The problem: Using the entries that follow, write out the line containing "nose: (245, 196)", the line containing "left hip: (403, 180)", and every line between them, exactly and nothing else.

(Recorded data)
Content starts

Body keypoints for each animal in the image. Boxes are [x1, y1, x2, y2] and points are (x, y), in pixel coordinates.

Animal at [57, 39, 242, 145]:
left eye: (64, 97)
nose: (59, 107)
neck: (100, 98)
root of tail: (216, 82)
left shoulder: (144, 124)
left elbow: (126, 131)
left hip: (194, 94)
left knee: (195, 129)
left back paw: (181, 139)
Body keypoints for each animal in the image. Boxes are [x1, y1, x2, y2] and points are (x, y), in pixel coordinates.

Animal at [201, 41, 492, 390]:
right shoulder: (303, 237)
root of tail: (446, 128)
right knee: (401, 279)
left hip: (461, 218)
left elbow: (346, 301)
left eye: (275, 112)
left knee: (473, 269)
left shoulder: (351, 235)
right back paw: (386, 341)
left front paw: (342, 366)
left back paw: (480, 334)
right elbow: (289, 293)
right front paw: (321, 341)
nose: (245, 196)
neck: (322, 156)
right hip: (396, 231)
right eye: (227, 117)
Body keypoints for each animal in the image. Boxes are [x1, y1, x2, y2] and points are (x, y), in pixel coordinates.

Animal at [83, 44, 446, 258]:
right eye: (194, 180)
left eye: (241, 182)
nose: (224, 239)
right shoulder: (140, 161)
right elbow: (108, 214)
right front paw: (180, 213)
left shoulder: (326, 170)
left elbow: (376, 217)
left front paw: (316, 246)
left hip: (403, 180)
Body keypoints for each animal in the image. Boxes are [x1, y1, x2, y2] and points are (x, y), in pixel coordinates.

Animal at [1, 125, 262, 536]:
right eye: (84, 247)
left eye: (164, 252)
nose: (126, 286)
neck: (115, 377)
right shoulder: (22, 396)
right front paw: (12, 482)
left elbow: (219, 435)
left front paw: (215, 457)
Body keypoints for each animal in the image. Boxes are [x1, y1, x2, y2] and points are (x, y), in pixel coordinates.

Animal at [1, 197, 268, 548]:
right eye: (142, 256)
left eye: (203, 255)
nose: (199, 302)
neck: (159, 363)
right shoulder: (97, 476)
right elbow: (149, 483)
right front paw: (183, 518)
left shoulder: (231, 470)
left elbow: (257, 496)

Content ends

Answer area:
nose: (245, 196)
neck: (322, 156)
right hip: (396, 231)
right eye: (227, 117)
Body keypoints for each animal in the image. Boxes are [x1, y1, x2, y2] and points are (x, y), in pixel coordinates.

Animal at [83, 44, 446, 258]:
right eye: (194, 180)
left eye: (241, 182)
nose: (224, 239)
right shoulder: (140, 161)
right elbow: (108, 214)
right front paw: (180, 213)
left shoulder: (326, 170)
left elbow: (376, 217)
left front paw: (316, 246)
left hip: (403, 180)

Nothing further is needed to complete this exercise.